Danish renewable energy firm Orsted and UK-based marine consultants Bluedot Associates have teamed up to develop a biodiversity framework to apply to the planned offshore floating wind power leasing round the UK is planning in the Celtic Sea.
The UK is planning to develop up to 5 GW of floating wind power capacity by 2030. Up to 4 GW of that could be coming from the Celtic Sea off the UK’s southwest coast, with the Crown Estate – a massive property portfolio belonging to the British monarchy – about to launch a leasing tender for commercial projects running up to 1 GW each.
Among the Crown Estate’s criteria is that proponents must make sure to balance the needs of the environment, other users of the sea, and onshore communities.
Orsted and Bristol-based Bluedot will work together to deliver a collaborative, integrated biodiversity blueprint for the venture, they announced Thursday.

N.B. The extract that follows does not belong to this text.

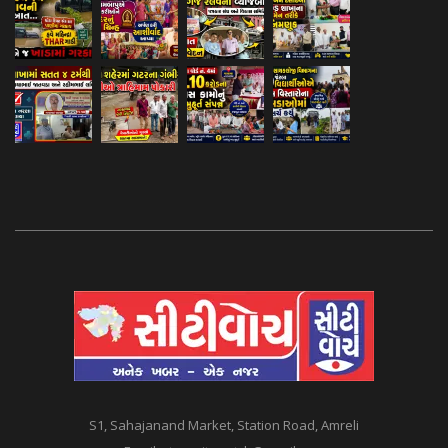
S1, Sahajanand Market, Station Road, Amreli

“Should Orsted be successful in winning seabed, the project will help demonstrate how to deliver a net positive impact in the Celtic Sea and also, crucially, creates a framework supporting offshore wind developers to work together and coordinate their biodiversity projects – a huge opportunity for developers and statutory nature conservation bodies to achieve significantly larger positive impacts, at a seascape scale,” the firm said in a press release.
The company has committed to ensure that all new renewable energy project it commissions from 2030, at the latest, must deliver a net-positive biodiversity impact, and any project it wins in the Celtic Sea will meet that ambition, Orsted pledged.
“However, the marine environment is complex with highly mobile species, diffuse impacts, as well as numerous and diverse threats to habitats and species – all of which require assessment and interventions across large scales,” it said.
“The project with Bluedot Associates will inform the development of floating offshore wind by Orsted in the Celtic Sea region, enabling biodiversity to thrive at a seascape scale. The approach can also be applied more broadly and could be used collaboratively as developers look for effective joined-up approaches to creating healthier seas. In the future, this approach could also link with strategic environmental measures taken through the forthcoming UK Government Marine Recovery Fund.”